For what it's worth, QWERTY lives on in the alternate reality!
qwerty_trek.jpg
 
I think for a specific set of commands, such as showing a list of local starbases; in the same way you would select a menu option in word to create a mail merge then the idea of a console with a set of function buttons becomes useful. As soon as you're in a program with a specific function, then toolbar shortcuts can become your new keyboard.

Current computers serve more than one purpose, where a star trek terminal has a specific requirement. Also, the data on this planet isn't organised in a well enough fashion that we can provide a single form of interacting with it with what amounts to shortcuts.

As soon as information becomes uniformly organised (and the extremely unlikely concept that a computer has a requirement for a single set of tasks ) then we'll start seeing changes on a commercial scale.

But I still dain't think it'll happen...
 
I've cited a very convincing example just two posts above yours.
You misunderstand - I wanted to postulate a hypothetical situation where voice recognition (or, say, telepathic recognition) works with absolute perfection, come hell or high water or the noises of a newsroom.
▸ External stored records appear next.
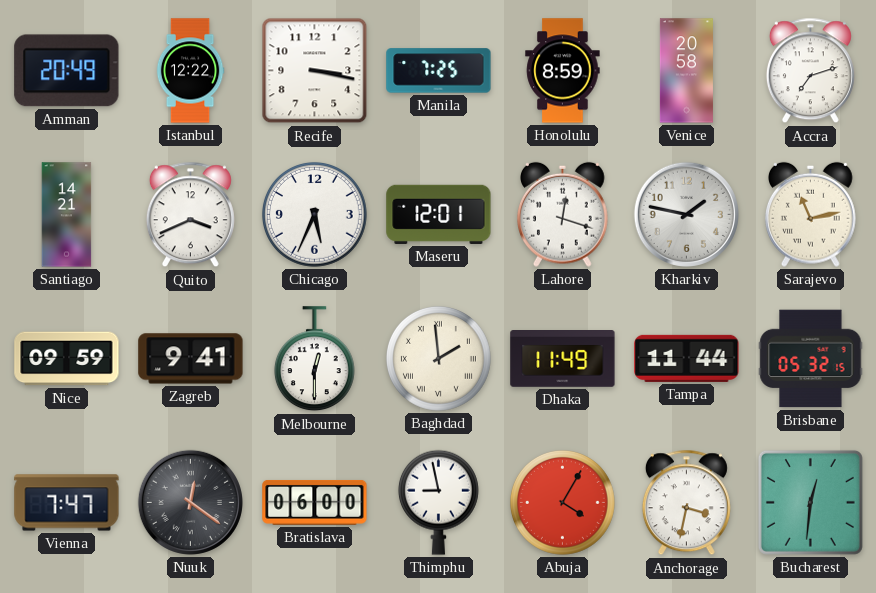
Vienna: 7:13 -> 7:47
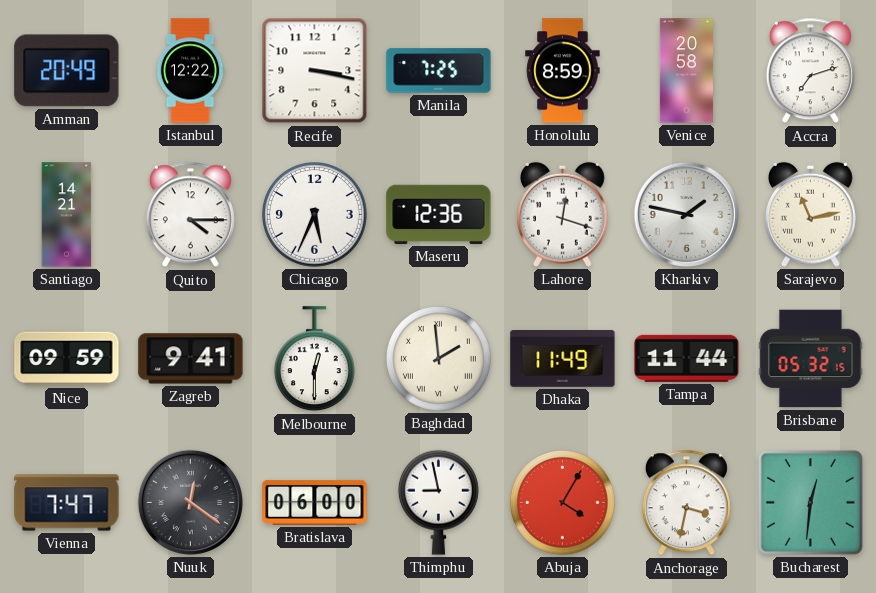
Quito: 3:41 -> 4:15
Maseru: 12:01 -> 12:36
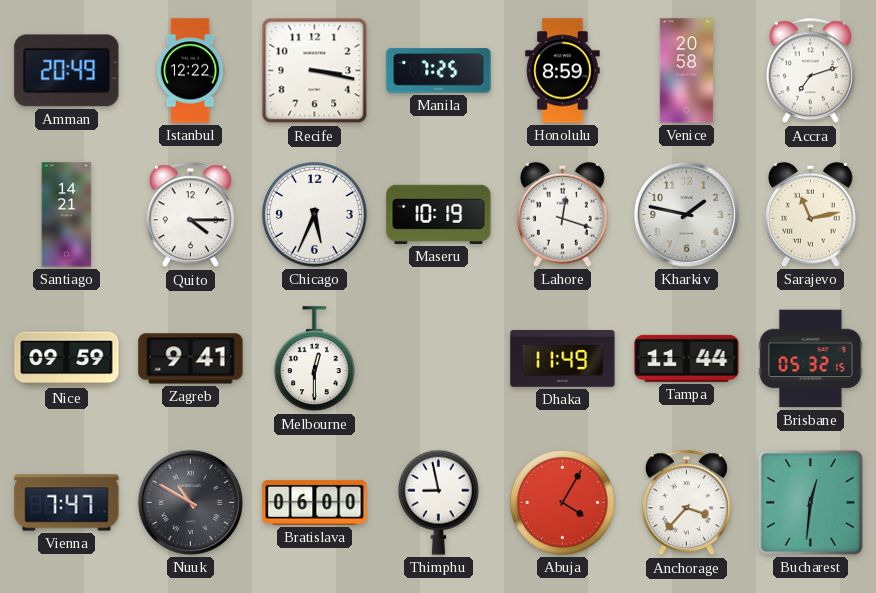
Maseru: 12:36 -> 10:19
Baghdad: 1:59 -> none
Nuuk: 12:21 -> 10:50
Anchorage: 3:32 -> 3:37
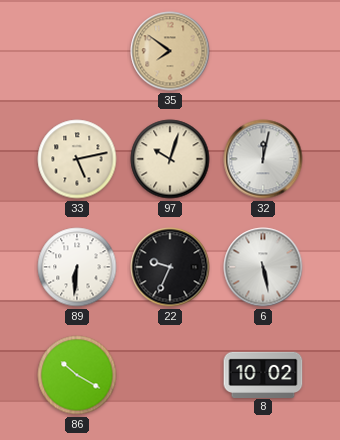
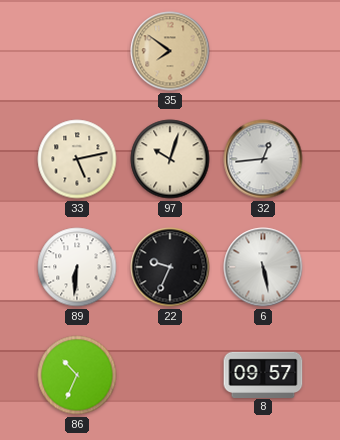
32: 12:02 -> 12:44
86: 10:20 -> 10:34
8: 10:02 -> 09:57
It now perfectly takes your dictation. What then?
Then we have fifteen people talking at the same time in the same tiny room, while trying to concentrate just enough to write complex articles, which by the way is not easy to do when you have to dictate them. It's not a matter of technology. It's a matter of being able to think.
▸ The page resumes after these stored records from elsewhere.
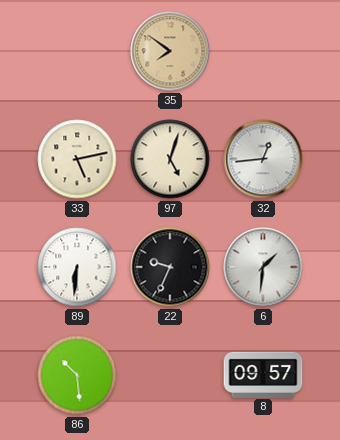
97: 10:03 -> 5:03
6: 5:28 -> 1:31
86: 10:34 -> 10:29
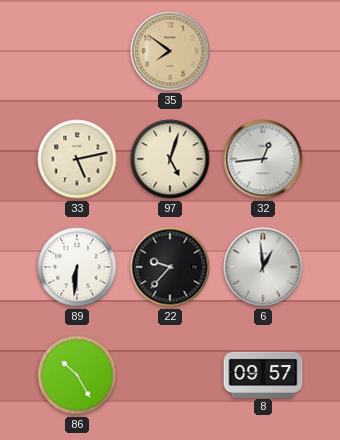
22: 9:34 -> 9:37
6: 1:31 -> 12:59
86: 10:29 -> 10:25
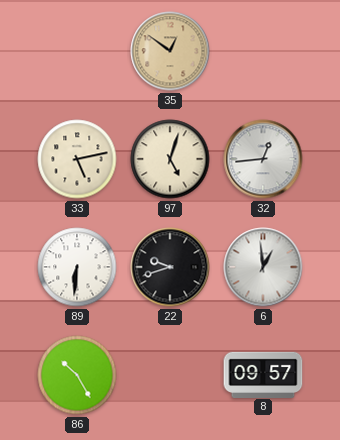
35: 7:51 -> 12:51
22: 9:37 -> 9:42
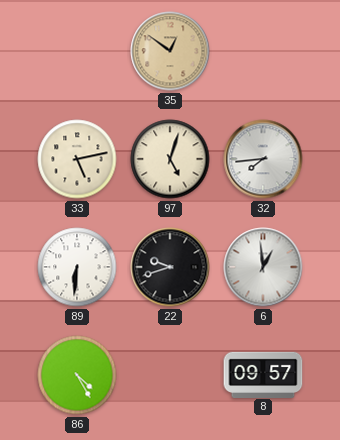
32: 12:44 -> 7:44
86: 10:25 -> 4:25
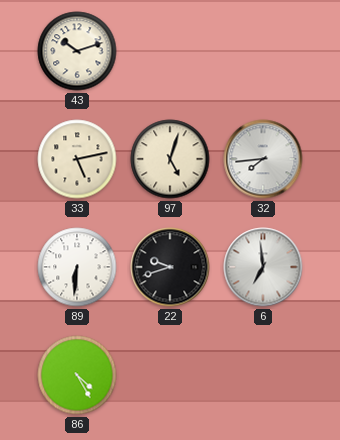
43: none -> 10:12
35: 12:51 -> none
6: 12:59 -> 6:59
8: 09:57 -> none
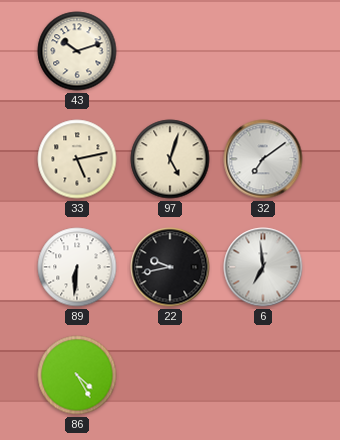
32: 7:44 -> 7:09
22: 9:42 -> 9:43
I don't want the girl sitting next to me to know that I'm googling her. Or that I'm looking at pr0n. Or that I want to input to the computer while talking to someone else.

Im sure I can think of other instances when I'd want to type as opposed to voice input.
 
You misunderstand - I wanted to postulate a hypothetical situation where voice recognition (or, say, telepathic recognition) works with absolute perfection, come hell or high water or the noises of a newsroom. It now perfectly takes your dictation. What then?
Then we have fifteen people talking at the same time in the same tiny room, while trying to concentrate just enough to write complex articles, which by the way is not easy to do when you have to dictate them. It's not a matter of technology. It's a matter of being able to think.
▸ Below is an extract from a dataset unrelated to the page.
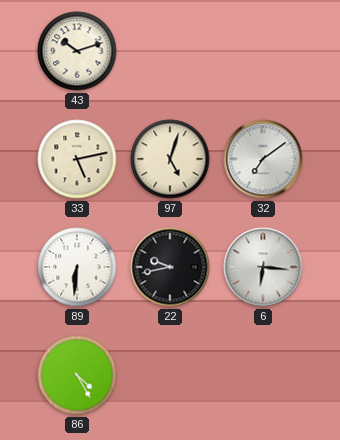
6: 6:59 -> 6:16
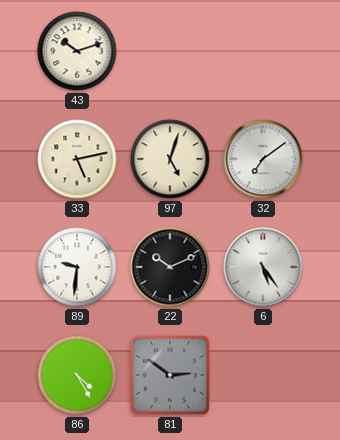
89: 6:31 -> 9:31
22: 9:43 -> 10:11
6: 6:16 -> 5:24
81: none -> 2:51
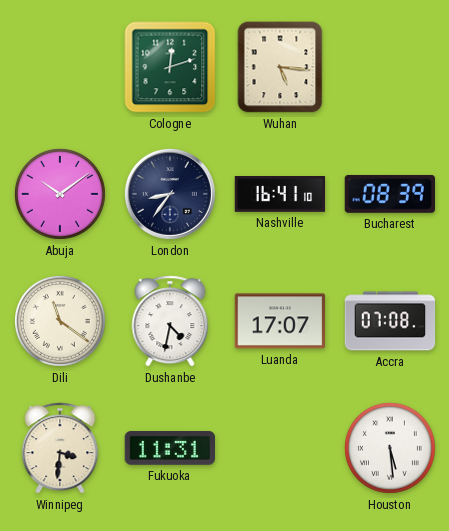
I don't want the girl sitting next to me to know that I'm googling her. Or that I'm looking at pr0n. Or that I want to input to the computer while talking to someone else.

Im sure I can think of other instances when I'd want to type as opposed to voice input.
"Computer, Google that hot girl sitting three feet from me!"
*slap*
"Computer, Google remedies for cheek pain from slapping."
 
One of the problems with running everything off desktops is the death of control panels. If I had the money, I would love to scour junkyards for as many toggles and dials and buttons as I could find.